Because the warheads are designed with the mass in a subcritical configuration. It requires a LOT of work to move them properly into a critical configuration.

That part I did not know, thanks.

Yeah, like a soccer ball coated with plutonium powder. Explosives jam it all together so fast it can go critical before blowing itself apart. Very hard to engineer, which is a good thing.

The thing about Plutonium is that it can critical very easily, with no outside help. Even without reflectors or moderators, enough Plutonium mass together will cause an explosion. Not a huge one, because it vaporizes or it becomes molten very quickly and blow itself apart, stopping the reaction. It’s why they couldn’t use a gun and fire two pieces together, like they did with enriched Uranium, to make a bomb. Even at high velocity, long before the two pieces reached each other, a reaction would cause the entire mass (and all the metal surrounding it) to vaporize or splatter apart as a molten mess.

An “explosion” of sorts, but not an atomic bomb type.

Well, no.

The “pit” of a Plutonium bomb is almost pure Plutonium. The explosives are arranged around it, and when they are detonated, the metal itself is compressed to a significant degree, which makes it go critical. It helps that Plutonium undergoes a phase change when compressed.

I was trying to mislead about the design of an H bomb. So are you obviously.

A-bomb.

No, my description is correct.

Pardon my ignorance, but why was the plutonium ball in front of Slotin able to go critical simply by putting a beryllium shell (a neutron-reflector) over it, thus making it go from subcritical to critical, but the plutonium ball in a nuclear weapon is still subcritical even though it’s surrounded by neutron-reflecting material?
Isn’t the plutonium core in the same size and shape in both cases?

What I’m trying to say is, it seems to me that putting a plutonium core in a nuclear bomb, then surrounding it with neutron-reflecting material, is doing to it exactly the same thing that Daghlian and Slotin did by accident to the core, yet it doesn’t go critical.

IANANuclear physicist nor a weapons designer, so I might be entirely wrong here, but my understanding is that there is not enough plutonium in the weapon core for it to go critical, even with the neutron reflecting material that may be around it. When the conventional explosives in the warhead go off all around the core, they compress the whole thing momentarily, putting it under considerably higher pressure, which makes the lower mass of plutonium dense enough to react energetically.

Basically, a wee bit of plutonium isn’t putting out enough neutrons (protons? It’s been years since I took a high school science class) to create a chain reaction. Like a small pile of nitrate fertilizer, it’ll just sit there.
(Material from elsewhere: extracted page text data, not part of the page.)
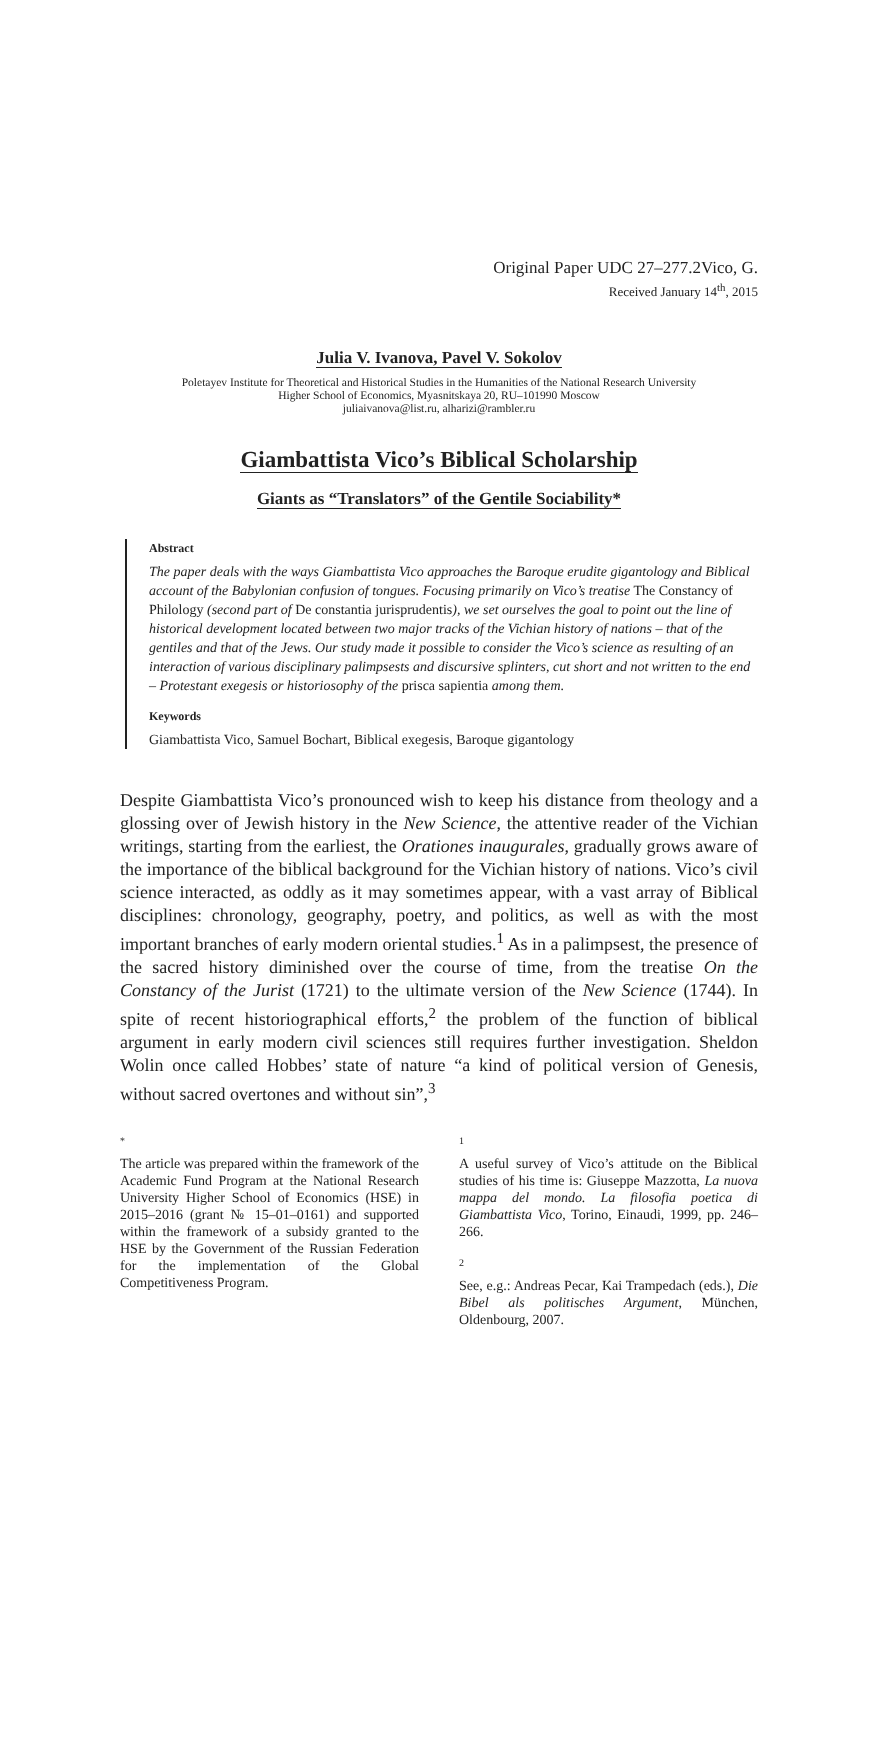Original Paper UDC 27–277.2Vico, G.
Received January 14<sup>th</sup>, 2015
Julia V. Ivanova, Pavel V. Sokolov
Poletayev Institute for Theoretical and Historical Studies in the Humanities of the National Research University
Higher School of Economics, Myasnitskaya 20, RU–101990 Moscow
juliaivanova@list.ru, alharizi@rambler.ru
Giambattista Vico’s Biblical Scholarship
Giants as “Translators” of the Gentile Sociability*
Abstract
The paper deals with the ways Giambattista Vico approaches the Baroque erudite gigantology and Biblical account of the Babylonian confusion of tongues. Focusing primarily on Vico’s treatise The Constancy of Philology (second part of De constantia jurisprudentis), we set ourselves the goal to point out the line of historical development located between two major tracks of the Vichian history of nations – that of the gentiles and that of the Jews. Our study made it possible to consider the Vico’s science as resulting of an interaction of various disciplinary palimpsests and discursive splinters, cut short and not written to the end – Protestant exegesis or historiosophy of the prisca sapientia among them.
Keywords
Giambattista Vico, Samuel Bochart, Biblical exegesis, Baroque gigantology
Despite Giambattista Vico’s pronounced wish to keep his distance from theology and a glossing over of Jewish history in the New Science, the attentive reader of the Vichian writings, starting from the earliest, the Orationes inaugurales, gradually grows aware of the importance of the biblical background for the Vichian history of nations. Vico’s civil science interacted, as oddly as it may sometimes appear, with a vast array of Biblical disciplines: chronology, geography, poetry, and politics, as well as with the most important branches of early modern oriental studies.<sup>1</sup> As in a palimpsest, the presence of the sacred history diminished over the course of time, from the treatise On the Constancy of the Jurist (1721) to the ultimate version of the New Science (1744). In spite of recent historiographical efforts,<sup>2</sup> the problem of the function of biblical argument in early modern civil sciences still requires further investigation. Sheldon Wolin once called Hobbes’ state of nature “a kind of political version of Genesis, without sacred overtones and without sin”,<sup>3</sup>
*
The article was prepared within the framework of the Academic Fund Program at the National Research University Higher School of Economics (HSE) in 2015–2016 (grant № 15–01–0161) and supported within the framework of a subsidy granted to the HSE by the Government of the Russian Federation for the implementation of the Global Competitiveness Program.
1
A useful survey of Vico’s attitude on the Biblical studies of his time is: Giuseppe Mazzotta, La nuova mappa del mondo. La filosofia poetica di Giambattista Vico, Torino, Einaudi, 1999, pp. 246–266.
2
See, e.g.: Andreas Pecar, Kai Trampedach (eds.), Die Bibel als politisches Argument, München, Oldenbourg, 2007.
Get enough of it together and it’ll fizzle. Get way too much of it in one pile and it’ll go bang. Set a smaller amount of it up in a warhead with a detonator designed to go off more easily in a specific controlled fashion, and it’ll go bang much more easily at the time and place of your choosing.

Mind you, the whole thing is designed to only work if it goes off just right. If it malfunctions, or if the vehicle transporting it is in a crash, the bomb won’t go off in a huge blast, it’ll just make a nasty hazmat mess in the vicinity of the crash but otherwise leave the area intact. The fact that the warheads are designed to fail-safe so easily is also why it used to be (and may still be) the practice to have several warheads earmarked for each target. If your only nuke that hits the Kremlin fails to go off, that’s embarrassing. If one nuke out of fifteen that you drop on the Kremlin fails to go off, it’s not like you were worried about overkill to begin with.